Return all lines in the material below that contain "grey".

*** Extracted material ***

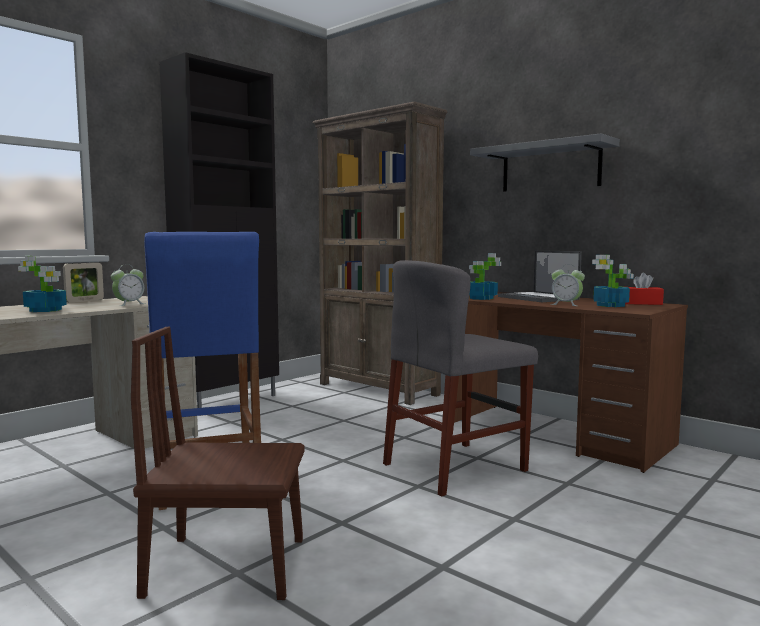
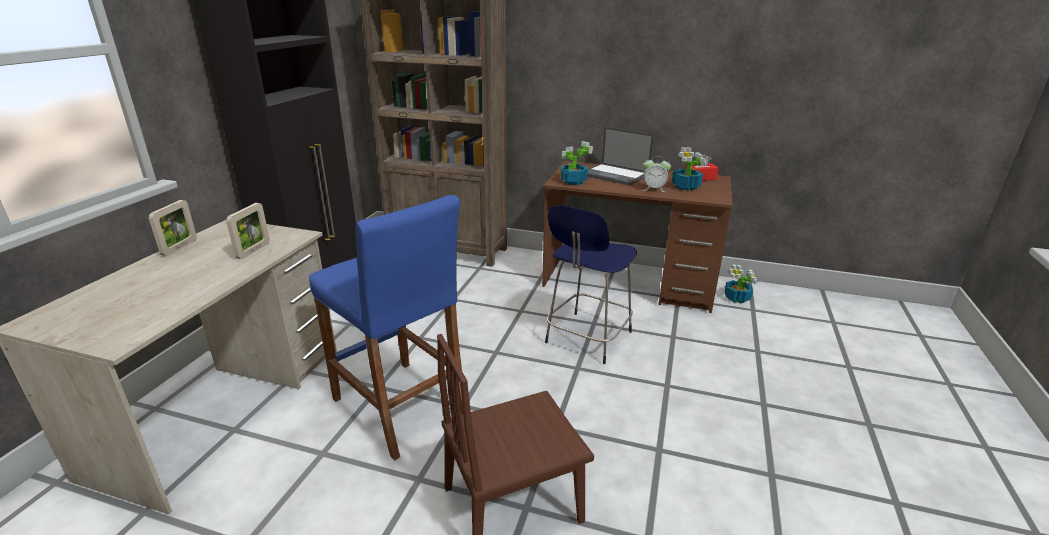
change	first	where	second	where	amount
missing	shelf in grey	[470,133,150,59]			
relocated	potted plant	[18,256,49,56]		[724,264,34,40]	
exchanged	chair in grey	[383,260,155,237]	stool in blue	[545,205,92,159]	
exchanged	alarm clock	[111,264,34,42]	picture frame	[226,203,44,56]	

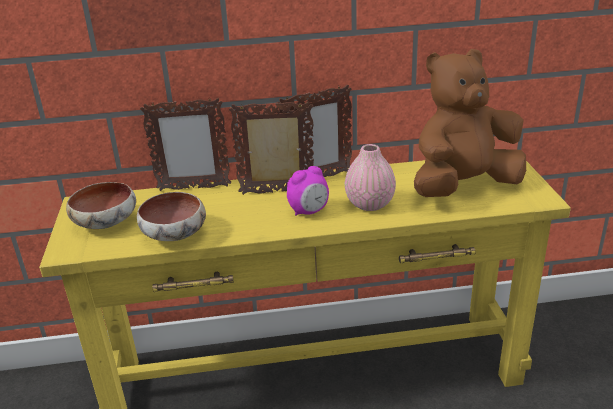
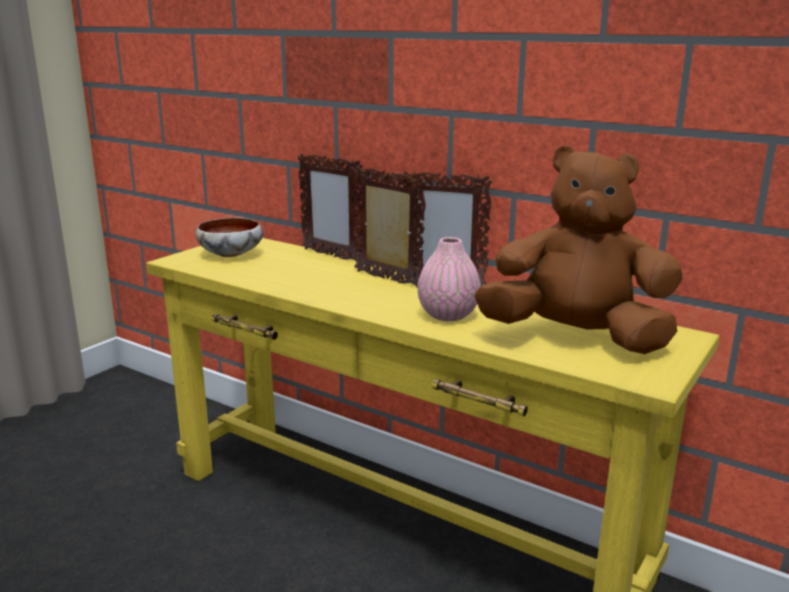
change	first	where	second	where	amount
missing	alarm clock	[287,166,42,50]			
missing	bowl	[137,192,69,49]			

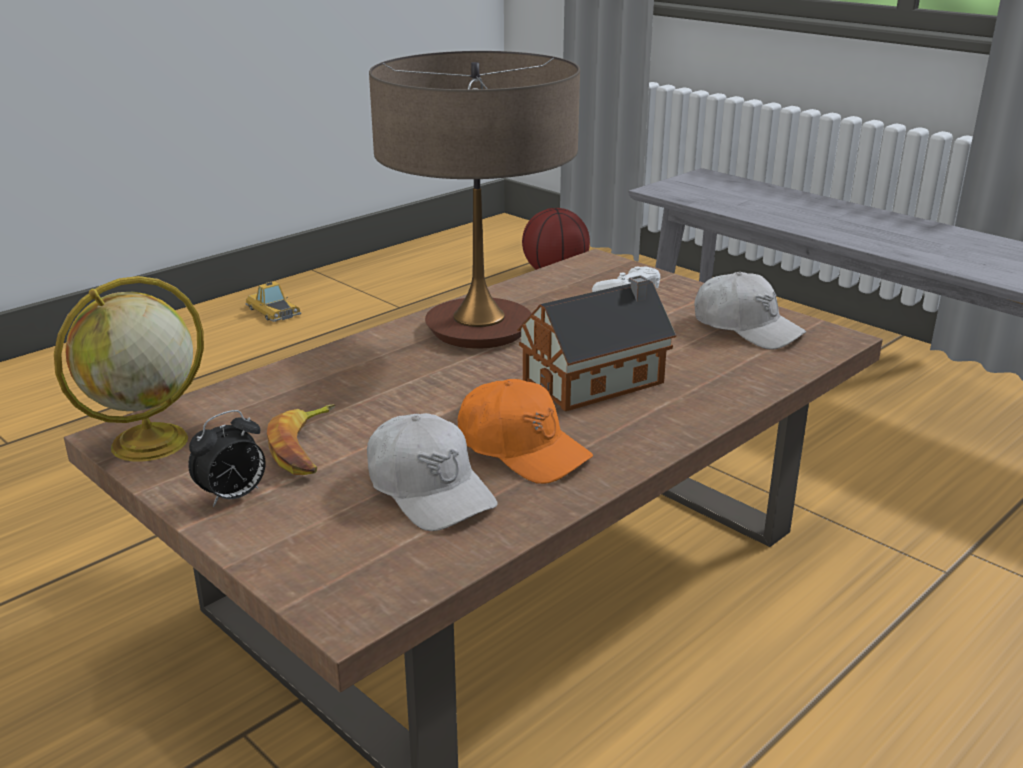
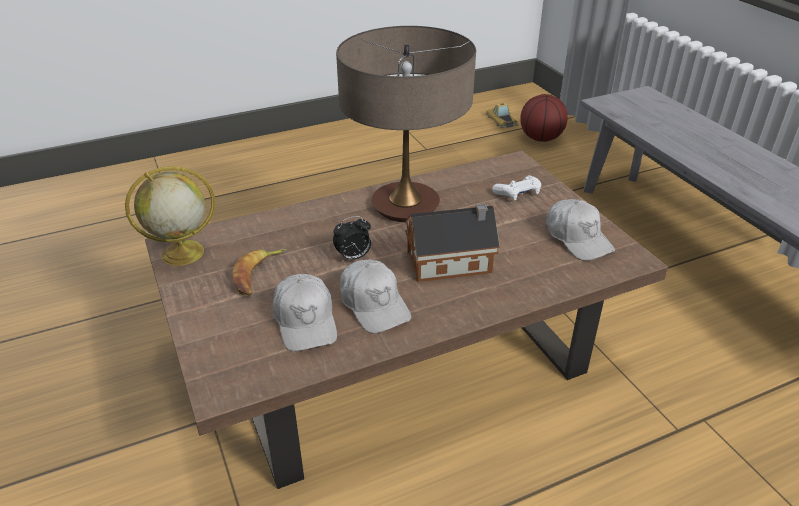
change	first	where	second	where	amount
relocated	toy car	[245,281,57,41]		[486,103,32,25]	
colour	cap in orange	[458,379,135,105]	cap in white	[340,259,71,74]	
relocated	alarm clock	[188,410,78,97]		[333,216,38,45]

*** End of Extracted material ***

» Your solution
missing	shelf in grey	[470,133,150,59]			
exchanged	chair in grey	[383,260,155,237]	stool in blue	[545,205,92,159]	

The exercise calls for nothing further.